» INSTRUCTION:
Rewrite the items below as a Markdown table with the columns "Row" and "Line," numbering each row and skipping blank lines. Leave the pictures out of your answer.
─── SUPPLIED RECORDS
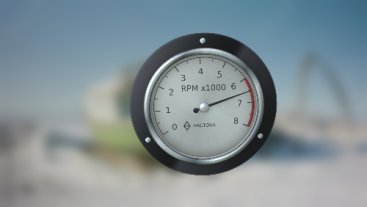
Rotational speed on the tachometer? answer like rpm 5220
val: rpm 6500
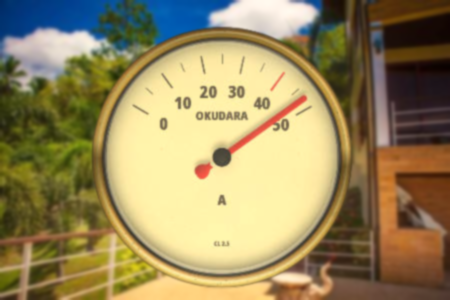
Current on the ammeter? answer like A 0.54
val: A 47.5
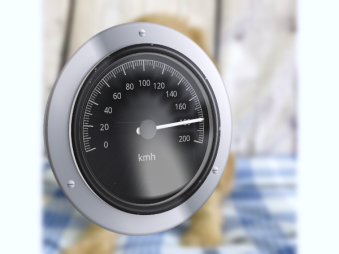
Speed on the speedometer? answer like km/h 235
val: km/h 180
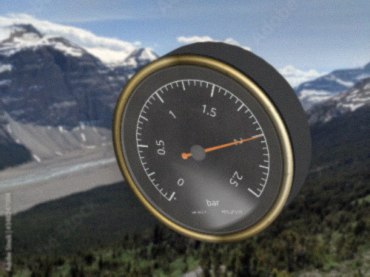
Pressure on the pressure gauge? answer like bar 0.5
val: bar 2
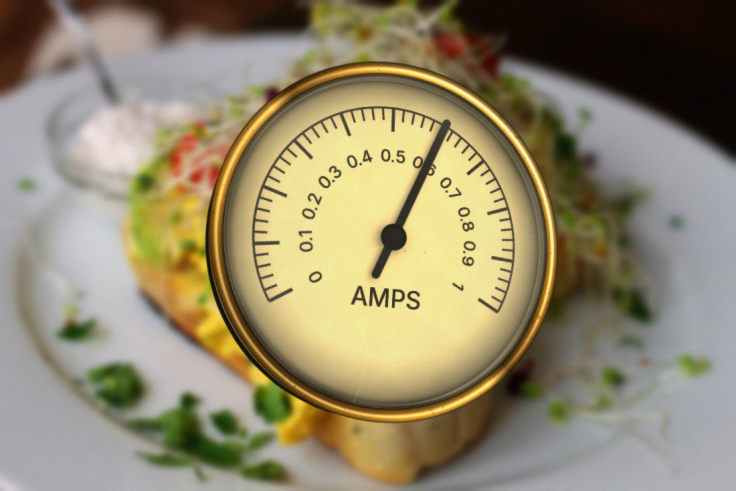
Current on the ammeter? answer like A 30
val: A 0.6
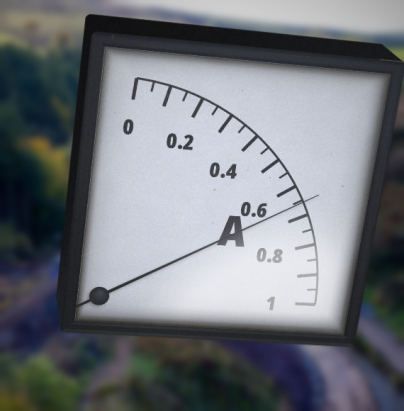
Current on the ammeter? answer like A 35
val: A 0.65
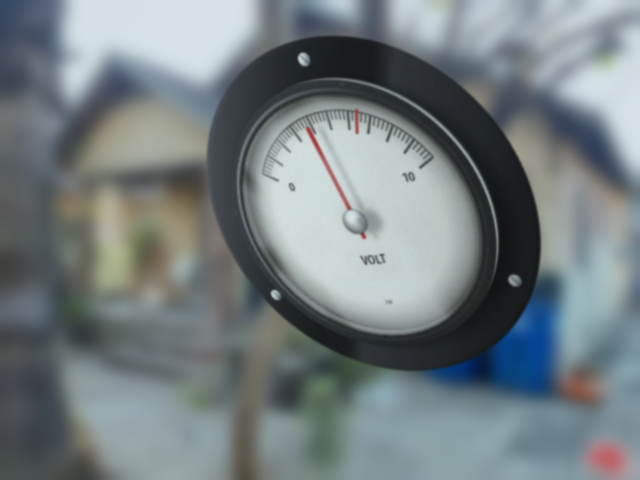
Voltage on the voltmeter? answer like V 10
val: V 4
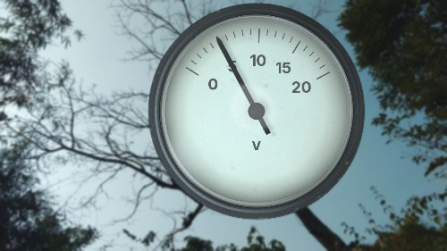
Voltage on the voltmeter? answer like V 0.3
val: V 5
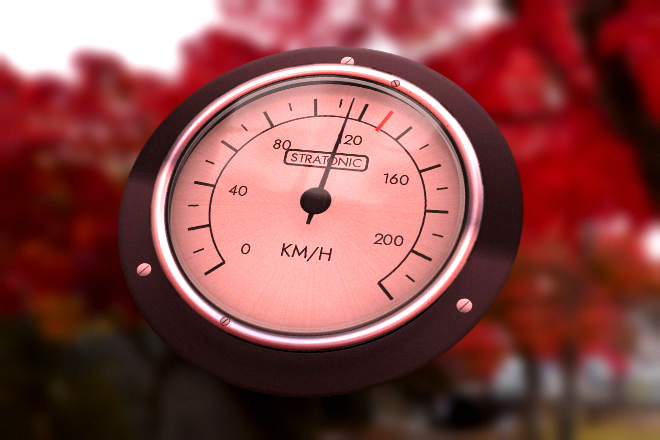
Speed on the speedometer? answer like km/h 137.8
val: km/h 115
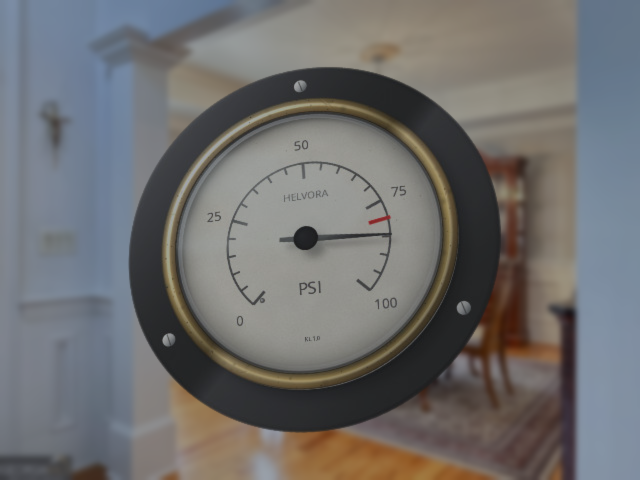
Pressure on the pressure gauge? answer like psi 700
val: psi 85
──────
» TASK OUTPUT:
| Row | Line |
|---|---|
| 1 | Rotational speed on the tachometer? answer like rpm 5220 |
| 2 | val: rpm 6500 |
| 3 | Current on the ammeter? answer like A 0.54 |
| 4 | val: A 47.5 |
| 5 | Speed on the speedometer? answer like km/h 235 |
| 6 | val: km/h 180 |
| 7 | Pressure on the pressure gauge? answer like bar 0.5 |
| 8 | val: bar 2 |
| 9 | Current on the ammeter? answer like A 30 |
| 10 | val: A 0.6 |
| 11 | Current on the ammeter? answer like A 35 |
| 12 | val: A 0.65 |
| 13 | Voltage on the voltmeter? answer like V 10 |
| 14 | val: V 4 |
| 15 | Voltage on the voltmeter? answer like V 0.3 |
| 16 | val: V 5 |
| 17 | Speed on the speedometer? answer like km/h 137.8 |
| 18 | val: km/h 115 |
| 19 | Pressure on the pressure gauge? answer like psi 700 |
| 20 | val: psi 85 |